The flow involves using a Python node to extract text from a DOC file using libraries such as fitz for PDF handling (if the document is in PDF format), BytesIO for in-memory file manipulation, and docx from the python-docx library to read DOC files specifically. Once the text is extracted, it’s sent to ChatGPT, where the model processes the content, searches for relevant information, and provides a summary based on the text, thereby streamlining the document analysis and summary generation process.
This code is a Python function designed to download a document from a given URL, extract text from either a PDF or DOCX file, and return the extracted text.
def main(context, **kwargs):
import requests
import fitz
from io import BytesIO
from docx import Document
def download_file(url):
response = requests.get(url)
response.raise_for_status()
return BytesIO(response.content)
def extract_text_from_pdf(file_stream):
document = fitz.open(stream=file_stream, filetype="pdf")
text = ""
for page_num in range(document.page_count):
page = document.load_page(page_num)
text += page.get_text()
return text
def extract_text_from_docx(file_stream):
document = Document(file_stream)
text = ""
for para in document.paragraphs:
text += para.text + "\n"
return text
def main(url):
file_stream = download_file(url)
if url.lower().endswith('.pdf'):
text = extract_text_from_pdf(file_stream)
elif url.lower().endswith('.docx'):
text = extract_text_from_docx(file_stream)
else:
raise ValueError("Unsupported file type.
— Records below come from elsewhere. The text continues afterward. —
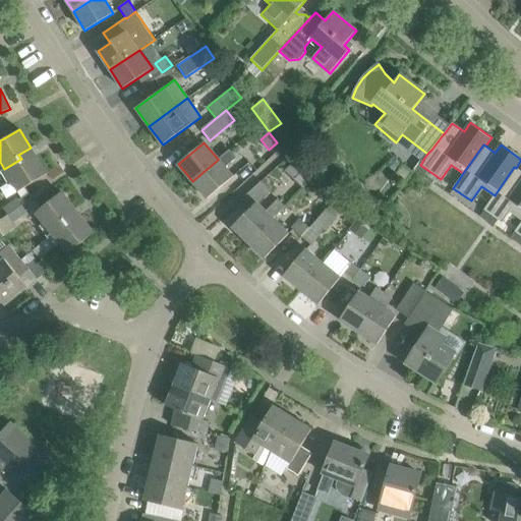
[(218,160),(192,181),(207,198),(233,177),(225,168),(236,158),(229,149),(218,159),(218,160)]
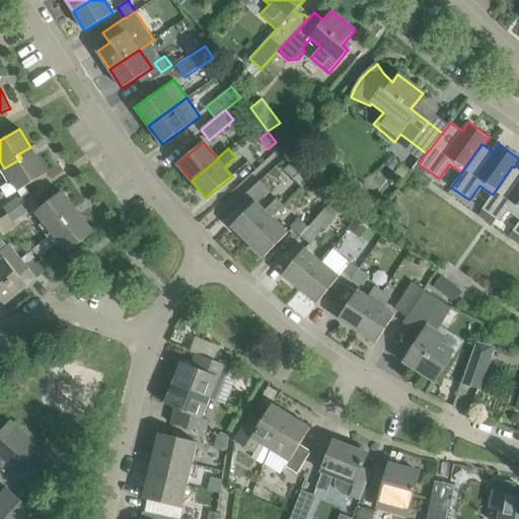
[(21,158),(4,168),(18,191),(47,173),(35,155),(23,162),(21,158)]
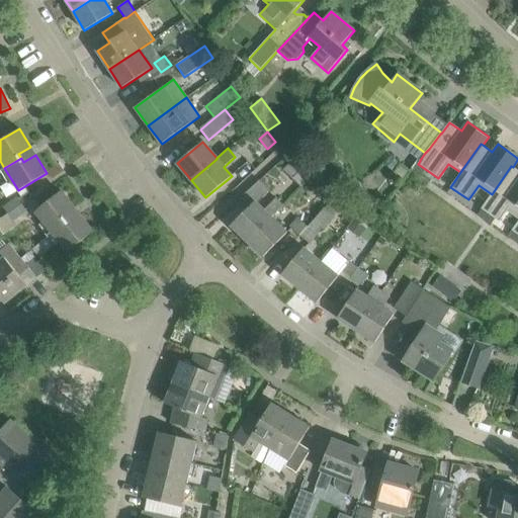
[(284,168),(303,186),(311,179),(292,161),(284,168)]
Only PDF and DOCX are supported.")
return text
# Example
url = context.variables["axi1-start"]["Document"]
try:
result = main(url)
except Exception as e:
result = e
yield result
Good to know.
Here are the libraries available within Python environment node, covering a range of functionalities from data processing and machine learning to web development and API interactions:
-
Data Processing and Analysis:
-
Pandas and NumPy for efficient data manipulation, analysis, and numerical computations.
-
SciPy for scientific computing, widely used in research and technical applications.
-
-
Machine Learning & Natural Language Processing:
-
Huggingface Hub to access and work with pre-trained NLP models and datasets.
-
LangChain for leveraging language models in custom applications.
-
-
Web Development:
- Django and FastAPI for building full-featured web applications and high-performance APIs.
-
Cloud and API Integrations:
-
Boto3 for AWS services integration and management.
-
Google API Python Client for interacting with various Google APIs.
-
Requests for making HTTP requests, commonly used for API calls.
-
-
Data Storage and Serialization:
-
SQLAlchemy as an ORM for database management.
-
JsonSchema and lxml for parsing and validating JSON and XML data structures.
-
Redis for high-speed, in-memory data storage.
-
-
Asynchronous Programming and Task Queuing:
-
Celery for distributed task handling, ideal for background job processing.
-
Asyncio for building asynchronous applications.
-
-
Development and Testing Tools:
-
Black for consistent code formatting.
-
Pytest (often found in similar setups) for comprehensive testing.
-
-
Security and Encryption:
-
Cryptography for secure data handling and encryption.
-
PyJWT for implementing JSON Web Tokens in authentication workflows.
-
-
Utility Libraries:
-
BeautifulSoup and lxml for web scraping and HTML/XML parsing.
-
Dateutil and Pytz for date and timezone manipulation.
-
TQDM for adding progress bars to loops and long-running tasks.
-
These libraries equip Python node with robust capabilities to handle a broad array of tasks, from data-heavy computations and real-time applications to secure web development and machine learning integration.